First Nation land and the environment are being damaged by illegal dumpers in the Penticton region.
In April 2017 alone, the Penticton Indian Band Natural Resource Department collected more than six tons of garbage off Penticton Indian Band land.
“One of these issues is that as soon as we remove, literally tons of garbage, many-many truck loads, they reappear the next week.”
Pepper says while some of the dumping is regular household waste, dangerous and damaging products like vehicles that are torched, chemicals and oils are being dumped as well.
“It is becoming more and more a problem,” said Pepper.
“We have been working on removing numerous garbage dumps every year, we have a program with watchers or guardians that tour around the reserve and spatially reference each dumpsite.

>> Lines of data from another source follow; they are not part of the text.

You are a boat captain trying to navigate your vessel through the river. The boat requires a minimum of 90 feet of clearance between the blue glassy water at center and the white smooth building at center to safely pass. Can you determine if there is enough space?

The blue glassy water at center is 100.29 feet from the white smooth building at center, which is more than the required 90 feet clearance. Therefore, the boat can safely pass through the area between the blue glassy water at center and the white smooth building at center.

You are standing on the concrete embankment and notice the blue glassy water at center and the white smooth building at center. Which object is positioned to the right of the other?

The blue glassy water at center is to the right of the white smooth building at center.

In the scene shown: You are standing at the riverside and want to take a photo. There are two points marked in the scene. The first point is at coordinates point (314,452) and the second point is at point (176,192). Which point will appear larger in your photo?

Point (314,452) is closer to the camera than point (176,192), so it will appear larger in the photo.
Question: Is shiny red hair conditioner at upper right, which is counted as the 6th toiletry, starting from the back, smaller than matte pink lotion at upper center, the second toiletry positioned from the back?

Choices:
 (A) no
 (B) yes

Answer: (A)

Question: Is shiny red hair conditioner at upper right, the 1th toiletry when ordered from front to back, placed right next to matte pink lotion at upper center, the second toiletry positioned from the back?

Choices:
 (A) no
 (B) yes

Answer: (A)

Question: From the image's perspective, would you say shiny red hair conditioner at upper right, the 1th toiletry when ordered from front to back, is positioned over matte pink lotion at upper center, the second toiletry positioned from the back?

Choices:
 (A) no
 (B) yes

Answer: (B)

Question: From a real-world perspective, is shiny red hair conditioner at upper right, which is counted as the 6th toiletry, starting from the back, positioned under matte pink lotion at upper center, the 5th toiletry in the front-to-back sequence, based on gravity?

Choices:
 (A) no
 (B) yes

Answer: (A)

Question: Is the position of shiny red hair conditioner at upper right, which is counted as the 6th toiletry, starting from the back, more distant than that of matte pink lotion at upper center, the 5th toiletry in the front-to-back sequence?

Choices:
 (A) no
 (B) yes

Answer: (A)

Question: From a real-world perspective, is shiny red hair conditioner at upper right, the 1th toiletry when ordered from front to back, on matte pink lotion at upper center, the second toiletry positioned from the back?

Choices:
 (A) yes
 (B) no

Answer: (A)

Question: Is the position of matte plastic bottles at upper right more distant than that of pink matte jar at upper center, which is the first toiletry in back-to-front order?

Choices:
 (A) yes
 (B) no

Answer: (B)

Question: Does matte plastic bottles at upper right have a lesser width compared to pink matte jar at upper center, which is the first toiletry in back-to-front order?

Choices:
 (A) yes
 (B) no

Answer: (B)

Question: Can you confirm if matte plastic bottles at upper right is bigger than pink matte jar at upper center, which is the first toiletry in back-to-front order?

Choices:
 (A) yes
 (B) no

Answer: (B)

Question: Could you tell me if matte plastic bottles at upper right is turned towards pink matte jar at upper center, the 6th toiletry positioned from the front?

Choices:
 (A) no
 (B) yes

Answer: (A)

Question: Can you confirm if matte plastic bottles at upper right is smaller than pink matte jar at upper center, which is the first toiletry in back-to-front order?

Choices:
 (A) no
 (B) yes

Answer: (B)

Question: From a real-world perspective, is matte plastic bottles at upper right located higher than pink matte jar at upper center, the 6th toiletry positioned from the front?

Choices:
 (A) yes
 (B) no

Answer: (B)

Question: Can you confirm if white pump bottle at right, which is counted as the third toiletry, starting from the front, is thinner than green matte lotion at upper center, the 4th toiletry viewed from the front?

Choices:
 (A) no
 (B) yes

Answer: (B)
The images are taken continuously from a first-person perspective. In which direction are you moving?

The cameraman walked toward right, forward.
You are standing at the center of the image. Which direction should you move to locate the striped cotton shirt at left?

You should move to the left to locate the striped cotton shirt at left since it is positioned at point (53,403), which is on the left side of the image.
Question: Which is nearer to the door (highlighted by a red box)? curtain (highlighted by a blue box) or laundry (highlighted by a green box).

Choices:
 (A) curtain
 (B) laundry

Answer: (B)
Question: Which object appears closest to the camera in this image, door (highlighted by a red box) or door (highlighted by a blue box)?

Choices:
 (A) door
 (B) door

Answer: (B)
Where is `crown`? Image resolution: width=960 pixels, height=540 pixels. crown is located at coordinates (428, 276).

Then we do what we can to keep cleaning them up.”
His said his team did a cleanup Monday morning that encompassed 60 garbage bags worth of junk in just one small cleanup.
“They are not only dumping their garbage. They are going out there, dumping cars, shooting cars up, torching cars,” said Pepper.
“We have campers down on the channel who are heavy drug users so there is a lot of needles and toilets, feces and drug paraphernalia, plus their garbage down there. You can imagine the difficulty in cleaning all these things up.”
Pepper said they now co-ordinating with the Regional District of Okanagan-Similkameen, the City of Penticton and the RCMP to try and curb this ongoing behaviour.
“It is rampant across the reserve. I think people cross the reserve border and they think it is outside city jurisdiction and they think it is carte blanche approval for them to do what they want,” said Pepper.
“No one entity can deal with this on their own. The PIB is reaching out to the RCMP and the city and the regional district and some NGO groups to try and form coalition to stop illegal dumping.”
One of the sources of the garbage, according to Pepper, is nefarious dumping companies that charge far less than their competitors because they come dump on PIB land.
“Un-reputable companies that tout garbage removal this time of year, they are very cheap, we believe these companies are throwing junk or household waste into their truck and then illegally dumping it,” said Pepper. “That is why they can undercut their competition so much. We have seen the same types of vehicles, because we have hidden cameras set up, come on to the reserve with full loads. I suspect untoward activity like that going on. In addition to people looking for a place in the woods to dump their garbage.”
As for those choosing to illegally dump, Pepper hopes your conscience will come into play.
“If it is a matter of cost, petition the RDOS to reduce or eliminate tipping fees,” said Pepper.
“If it is a matter of convenience. I would say that there are very long-term impacts that result from what you might think is a simple dump in the woods, the long-term implications are significant. It leeches into the soil, it leeches into water systems, constant environmental damage.
“I would hope people have a conscience. It is well worth your time, think of your karma.”